Sunday, September 27, 2009

Day 2: Touring Kathmandu - Pashupatinath

After leaving the Boudhanath Buddhist temple, we boarded our touring van and went to the Pashupatinath Hindu temple.

Pashupatinath Temple, Kathmandu, Nepal
Pashupatinath Temple, Kathmandu, Nepal


A UNESCO World Heritage site, Pashupatinath is a large Hindu temple situated in eastern Kathmandu on the banks of the river Bagmati. Prior to entering the main temple, we toured the temple located across the river up on a hill overlooking Pashupatinath. The temple was referred to only as the "Monkey Temple," and the name was quite apt.

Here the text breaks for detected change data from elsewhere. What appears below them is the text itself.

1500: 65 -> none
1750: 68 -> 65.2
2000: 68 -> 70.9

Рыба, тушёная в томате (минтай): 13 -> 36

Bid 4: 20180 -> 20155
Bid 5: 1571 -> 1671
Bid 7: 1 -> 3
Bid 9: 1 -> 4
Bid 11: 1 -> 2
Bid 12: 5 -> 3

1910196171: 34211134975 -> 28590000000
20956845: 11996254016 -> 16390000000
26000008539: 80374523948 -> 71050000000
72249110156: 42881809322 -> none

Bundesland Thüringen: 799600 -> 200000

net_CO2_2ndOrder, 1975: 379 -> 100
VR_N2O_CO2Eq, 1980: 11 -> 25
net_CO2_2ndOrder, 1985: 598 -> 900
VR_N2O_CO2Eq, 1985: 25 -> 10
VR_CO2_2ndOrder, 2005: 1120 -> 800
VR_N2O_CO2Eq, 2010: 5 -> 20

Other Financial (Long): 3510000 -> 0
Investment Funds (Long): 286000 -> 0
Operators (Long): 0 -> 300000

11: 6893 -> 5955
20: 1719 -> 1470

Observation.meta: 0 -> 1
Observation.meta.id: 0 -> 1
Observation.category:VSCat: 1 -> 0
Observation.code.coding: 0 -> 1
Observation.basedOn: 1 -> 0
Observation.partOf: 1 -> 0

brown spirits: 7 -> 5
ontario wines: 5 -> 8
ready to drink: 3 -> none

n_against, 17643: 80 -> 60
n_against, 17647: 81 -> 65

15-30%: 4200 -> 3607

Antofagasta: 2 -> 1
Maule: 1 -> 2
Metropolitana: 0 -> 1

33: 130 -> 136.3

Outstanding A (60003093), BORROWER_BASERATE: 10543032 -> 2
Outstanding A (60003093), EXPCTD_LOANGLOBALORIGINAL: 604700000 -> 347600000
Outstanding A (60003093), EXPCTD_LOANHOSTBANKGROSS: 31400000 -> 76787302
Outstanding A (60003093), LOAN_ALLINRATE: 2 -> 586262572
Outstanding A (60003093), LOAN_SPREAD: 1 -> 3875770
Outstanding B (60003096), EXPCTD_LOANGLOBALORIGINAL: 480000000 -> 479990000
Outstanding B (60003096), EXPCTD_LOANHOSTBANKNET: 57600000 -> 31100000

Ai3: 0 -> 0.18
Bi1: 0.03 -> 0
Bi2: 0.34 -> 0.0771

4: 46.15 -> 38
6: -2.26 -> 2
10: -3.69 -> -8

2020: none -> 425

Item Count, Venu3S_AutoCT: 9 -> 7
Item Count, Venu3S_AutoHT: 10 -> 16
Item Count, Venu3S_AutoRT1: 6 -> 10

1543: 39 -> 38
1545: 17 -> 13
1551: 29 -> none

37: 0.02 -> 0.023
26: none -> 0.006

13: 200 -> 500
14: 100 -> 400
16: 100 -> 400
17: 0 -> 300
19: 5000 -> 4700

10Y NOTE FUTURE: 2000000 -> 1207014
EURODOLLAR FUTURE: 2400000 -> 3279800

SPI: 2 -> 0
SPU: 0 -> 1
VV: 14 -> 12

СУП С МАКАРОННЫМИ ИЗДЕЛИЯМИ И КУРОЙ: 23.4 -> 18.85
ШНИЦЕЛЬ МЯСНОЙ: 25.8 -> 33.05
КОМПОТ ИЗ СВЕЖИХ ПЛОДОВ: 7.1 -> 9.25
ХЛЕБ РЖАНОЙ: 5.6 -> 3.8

The temple was surrounded by a forest that contained many free ranging monkeys as well as a central enclosure that housed many head of deer. The temple complex consisted of a large courtyard that housed the inner sanctum of the temple. The courtyard was surrounded by other buildings associated with the temple, all centuries old.

We prepared to enter, and were all allowed in after paying the fee except our American Caucasian friend EW. Sadly, the temples restrict visitors to "true believers" unless one pays an exorbitant fee, so EW decided to explore the surrounding areas and wait for us at the exit. As we entered the inner sanctum, we were required to remove our shoes. Unfortunately, we left our socks on, which subsequently got soaked due to the mix of water and mud that surrounded the inner temple. As offerings, many people pour milk for the deities, but these offerings just drain down leading to the floor being soaked. The inner room was had a skylight lighting up the deity around which people were placing their offerings. We placed ours, and then eventually exited to reunite with EW.

The exit actually consisted of many steep steps up to a point overlooking the main temple site. It was quite strenuous! But nothing like what awaited us in the Annapurna range itself. Seriously, after this trip, who needs things like weight loss surgery? Just go to Nepal and do the steps. We eventually came back down to the level of the river, but not before crossing between several saddhus (Hindu holy men) dressed in white. Over the years though, the true saddhus have been infiltrated by those of another sort, who prey on tourists and ask for money, hurling insults at those who do not comply.

Saddhu at Pashupatinath Temple, Kathmandu
A Saddhu At Pashupatinath (note the cigarette in his hand)

EW, unaware of this, paused to take a picture of one. The man asked for alms, and EW complied. However, the saddhu, disappointed in the amount, quickly started to hurl abuses at us, so we quickly moved on, crossing the bridge to the main Pashupatinath site.

Centuries old, the temple is made to honor the Hindu Lord Shiva. Per Wikipedia, the legend of the temple's foundation is:
Pashupatinath is the oldest Hindu temple in Kathmandu. It is not known for certain when Pashupatinath Temple was founded. But according to Nepal Mahatmaya and Himvatkhanda, [2] one day Lord Shiva grew tired of his palace atop Mt. Kailash and so went in search of a place where he could escape to. He discovered Kathmandu Valley and, without telling anyone, he ran away from his palace and came to live in the Valley. He gained great fame there as Pashupati, Lord of the Animals, before the other gods discovered his hiding place and came to fetch him. He disguised himself as a majestic deer and would not help the other gods when they asked for his help. When Shiva did not yield to their pleas, they planned to use force. God Vishnu grabbed him by his horns and they shattered into pieces. Vishnu established a temple and used the broken horns to form a linga on the bank of the Bagmati River. As time went by, the temple was buried and forgotten. Then a cow was known to have secretly sprinkled her milk over the mound. Apparently, when the cow herders dug around the spot, they found the lost lingas and again built a temple in reverence.
The temple had a similar layout to the Monkey Temple, with a large courtyard surrounding an inner temple housing the statue of the deity. However, here, the scale was simply much larger. We performed the same ritual offering and then exited. While the inner temple was peaceful enough, the exterior was a mix of crowds and squalor, a depressing site.

We had more places to see in Kathmandu on this day, but soon began to think about the peaks that teased us over the horizon.